BEGIN Exercise input

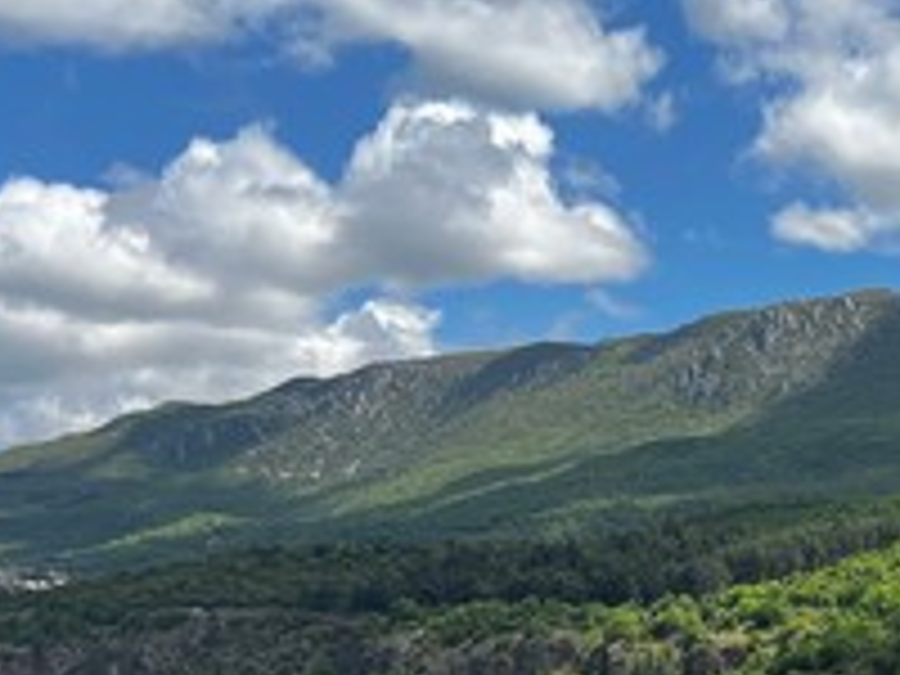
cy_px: 954
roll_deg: -1.4
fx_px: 2132
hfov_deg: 21.3
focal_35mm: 82
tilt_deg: -6.2
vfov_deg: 16.7
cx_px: 1210
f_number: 1.5
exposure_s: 1/2404
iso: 50
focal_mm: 5.7
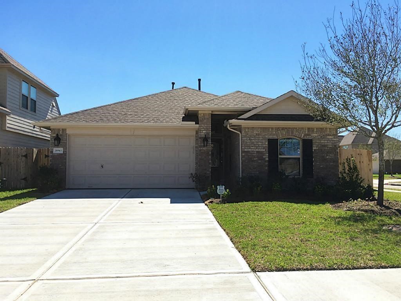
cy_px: 150
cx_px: 200
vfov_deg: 48.2
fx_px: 336
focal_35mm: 29
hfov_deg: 61.7
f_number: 2.2
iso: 25
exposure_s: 1/1261
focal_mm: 4.15
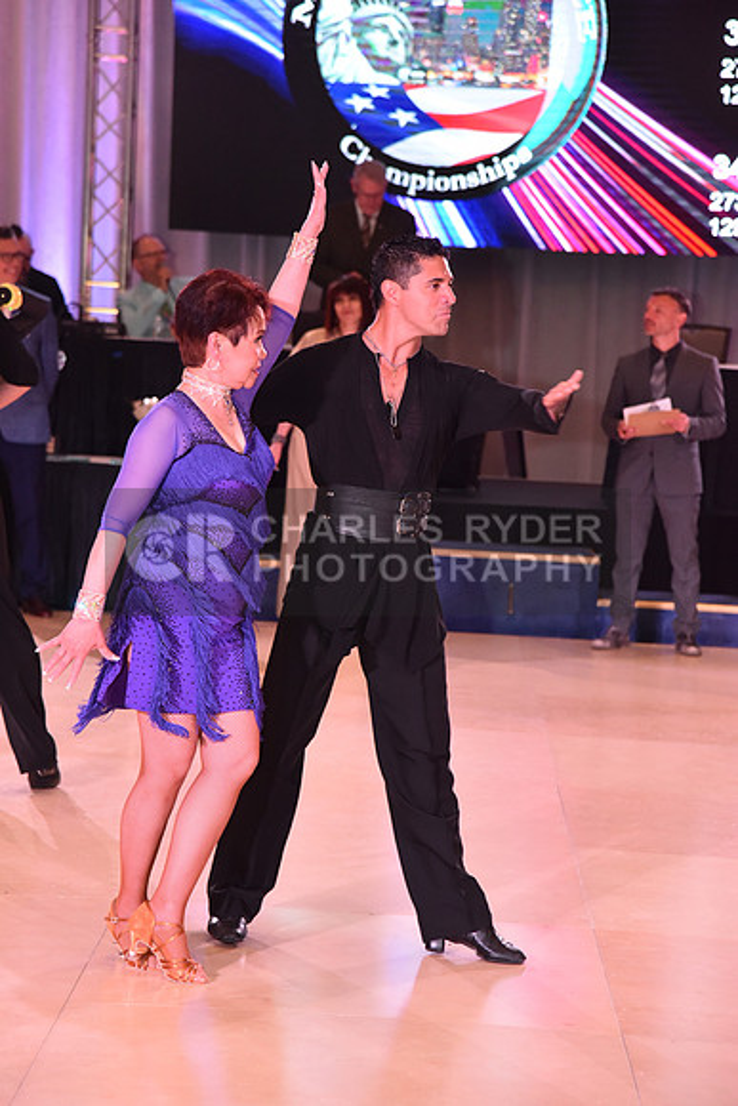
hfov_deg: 13.0
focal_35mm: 105
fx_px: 3227
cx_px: 369
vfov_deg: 19.5
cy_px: 553
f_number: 5.6
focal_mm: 105
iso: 2500
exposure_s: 1/250
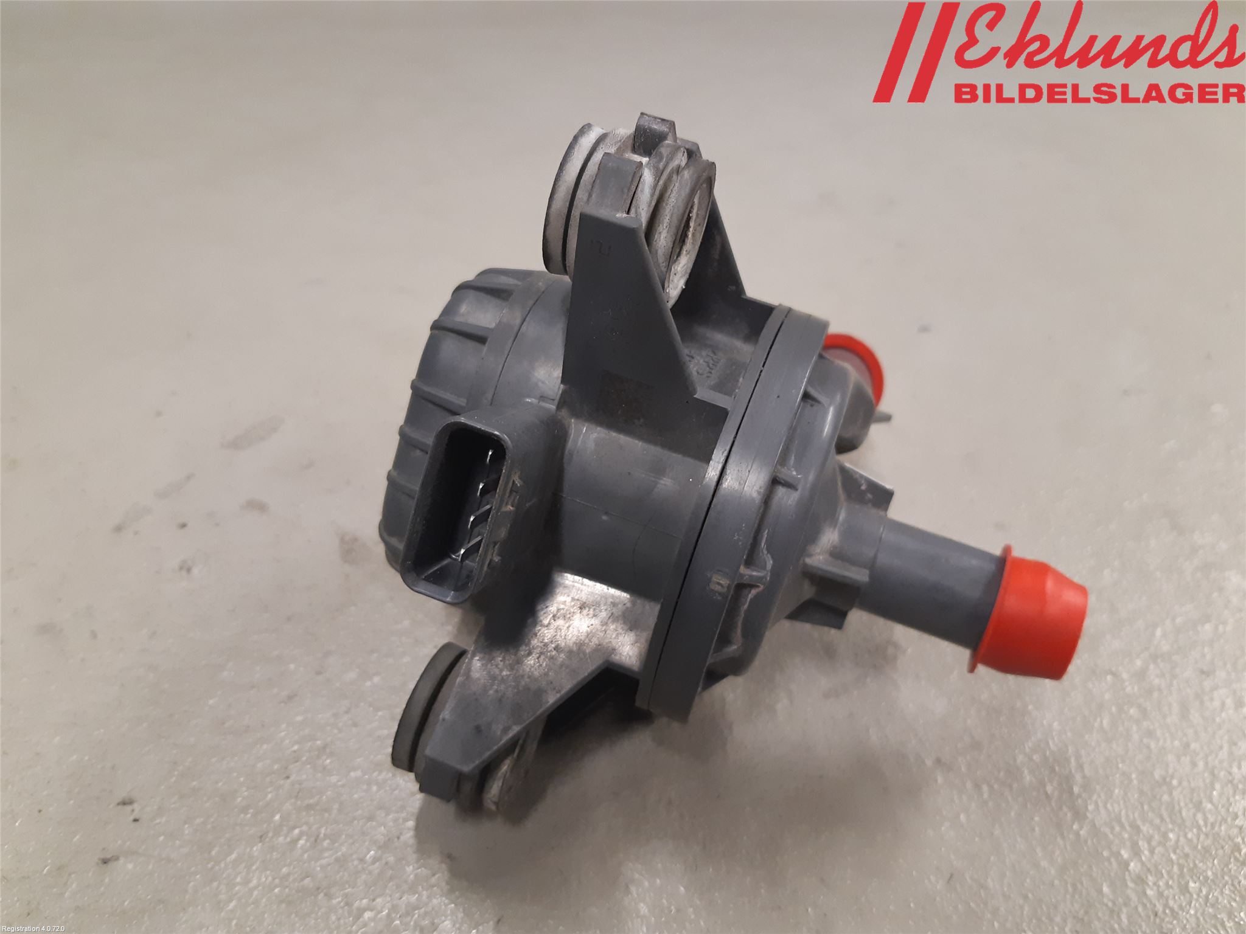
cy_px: 467
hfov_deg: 67.3
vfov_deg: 53.1
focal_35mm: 26
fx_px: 936
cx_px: 623
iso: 200
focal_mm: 3.93
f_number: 1.7
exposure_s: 1/50
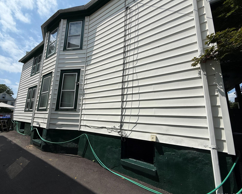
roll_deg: -1.6
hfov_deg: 96.6
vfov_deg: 84.0
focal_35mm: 15
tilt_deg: +10.7
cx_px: 111
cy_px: 98
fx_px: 107
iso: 50
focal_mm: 2.22
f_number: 2.2
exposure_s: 1/4762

END Exercise input

Instructions to follow
Please repeat every record exactly as it stands, leaving out any pictures.

Your response
cy_px: 954
roll_deg: -1.4
fx_px: 2132
hfov_deg: 21.3
focal_35mm: 82
tilt_deg: -6.2
vfov_deg: 16.7
cx_px: 1210
f_number: 1.5
exposure_s: 1/2404
iso: 50
focal_mm: 5.7
cy_px: 150
cx_px: 200
vfov_deg: 48.2
fx_px: 336
focal_35mm: 29
hfov_deg: 61.7
f_number: 2.2
iso: 25
exposure_s: 1/1261
focal_mm: 4.15
hfov_deg: 13.0
focal_35mm: 105
fx_px: 3227
cx_px: 369
vfov_deg: 19.5
cy_px: 553
f_number: 5.6
focal_mm: 105
iso: 2500
exposure_s: 1/250
cy_px: 467
hfov_deg: 67.3
vfov_deg: 53.1
focal_35mm: 26
fx_px: 936
cx_px: 623
iso: 200
focal_mm: 3.93
f_number: 1.7
exposure_s: 1/50
roll_deg: -1.6
hfov_deg: 96.6
vfov_deg: 84.0
focal_35mm: 15
tilt_deg: +10.7
cx_px: 111
cy_px: 98
fx_px: 107
iso: 50
focal_mm: 2.22
f_number: 2.2
exposure_s: 1/4762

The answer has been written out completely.